Still his eye patches rotated watchfully toward the mesa; but still there was no sign of the airplane or of the New Friend he had been told would rise from the spot. And they were drifting with the cloud, away from the camp of the Big Sun.

Many of the flock were sated now, softly singing their private courtesy songs of thanksgiving. They were a fine flock, although, Charlie admitted, very few in number.

He sang to them, “Stop feeding, stop feeding! We must go!”

“Go where, go where?” grumbled a chorus of the slower and hungrier ones, and an individual song sounded above the choir.

Faintly: “I must eat more. I die.” That was the old female, Blue-Rose Glow. Her bag had been meanly seared when half the flock was set aflame.

“Not now, not now,” sang Charlie commandingly. “Follow!” And he sang the new song, the duty song he had learned from his friend Danny Dalehouse. It was no longer enough to float and sing and replenish hydrogen and breed. Not anymore. Station must be kept and the mesa observed. And the camp of the Big Sun must be avoided, and the ha’aye’i guarded against, and the swarm kept together; so many imperatives, both the new and the old! And so he led them through their slow, bobbing dance, crisscross with the winds.

For a long time he led them, watching ceaselessly as he had promised. Even so, it was not he who first saw the thing. From far behind, old Blue-Rose Glow sang feebly, “There is a new Sky-Danger.”

“Catch up, catch up!” he commanded. “You sing poorly.” It was not sung in unkindness but only because it was true.

“I leak,” she apologized. “Nevertheless it is there, almost in reach of the Earth-Dangers, far away.”

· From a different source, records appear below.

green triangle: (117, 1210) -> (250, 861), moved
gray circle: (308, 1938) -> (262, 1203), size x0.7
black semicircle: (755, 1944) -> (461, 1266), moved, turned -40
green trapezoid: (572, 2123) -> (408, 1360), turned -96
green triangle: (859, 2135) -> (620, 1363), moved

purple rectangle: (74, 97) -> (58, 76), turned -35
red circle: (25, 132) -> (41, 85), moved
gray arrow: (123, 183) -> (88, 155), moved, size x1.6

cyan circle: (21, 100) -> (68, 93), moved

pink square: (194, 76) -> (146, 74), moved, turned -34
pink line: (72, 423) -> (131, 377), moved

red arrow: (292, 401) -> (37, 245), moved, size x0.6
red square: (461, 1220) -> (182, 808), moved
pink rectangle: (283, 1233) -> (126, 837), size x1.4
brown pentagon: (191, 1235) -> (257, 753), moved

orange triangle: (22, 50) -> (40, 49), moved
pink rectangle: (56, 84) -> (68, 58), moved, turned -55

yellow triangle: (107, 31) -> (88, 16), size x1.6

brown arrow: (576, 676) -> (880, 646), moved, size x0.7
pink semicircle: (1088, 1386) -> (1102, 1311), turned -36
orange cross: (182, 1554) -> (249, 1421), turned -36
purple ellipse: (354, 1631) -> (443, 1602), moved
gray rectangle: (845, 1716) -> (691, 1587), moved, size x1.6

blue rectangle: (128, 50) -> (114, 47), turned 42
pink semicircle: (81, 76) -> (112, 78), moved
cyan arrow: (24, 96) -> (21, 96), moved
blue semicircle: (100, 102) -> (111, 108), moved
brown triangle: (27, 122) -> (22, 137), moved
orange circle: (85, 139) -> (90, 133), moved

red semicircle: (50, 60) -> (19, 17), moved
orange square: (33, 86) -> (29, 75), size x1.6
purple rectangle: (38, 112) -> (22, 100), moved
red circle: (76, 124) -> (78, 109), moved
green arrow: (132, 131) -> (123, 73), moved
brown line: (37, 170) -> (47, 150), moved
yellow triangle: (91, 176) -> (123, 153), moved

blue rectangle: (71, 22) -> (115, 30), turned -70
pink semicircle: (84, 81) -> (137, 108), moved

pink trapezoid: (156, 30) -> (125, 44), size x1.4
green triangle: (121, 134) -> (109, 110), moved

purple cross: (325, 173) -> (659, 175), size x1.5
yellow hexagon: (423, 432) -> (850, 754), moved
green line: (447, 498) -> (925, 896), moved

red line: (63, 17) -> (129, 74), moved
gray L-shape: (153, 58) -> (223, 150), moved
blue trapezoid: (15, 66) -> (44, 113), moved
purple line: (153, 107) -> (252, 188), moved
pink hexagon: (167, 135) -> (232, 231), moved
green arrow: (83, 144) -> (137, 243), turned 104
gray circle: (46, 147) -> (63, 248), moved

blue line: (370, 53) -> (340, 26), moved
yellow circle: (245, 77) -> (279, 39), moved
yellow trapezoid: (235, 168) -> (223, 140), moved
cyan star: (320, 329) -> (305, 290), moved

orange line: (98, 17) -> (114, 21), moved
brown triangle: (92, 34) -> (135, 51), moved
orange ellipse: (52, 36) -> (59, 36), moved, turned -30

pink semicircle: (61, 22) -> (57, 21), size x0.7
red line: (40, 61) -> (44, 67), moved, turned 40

He rotated his eye patches and rose to another air current. There it was. “I see the Sky-Danger,” he sang, and the rest of the flock confirmed. It was not a ha’aye’i. It was the hard mechanical thing from the camp of the Middle Sun, as he had been told. In it, he knew, was the Other Friend who had sometimes soared with Danny Dalehouse, and also the New Friend he had not yet seen.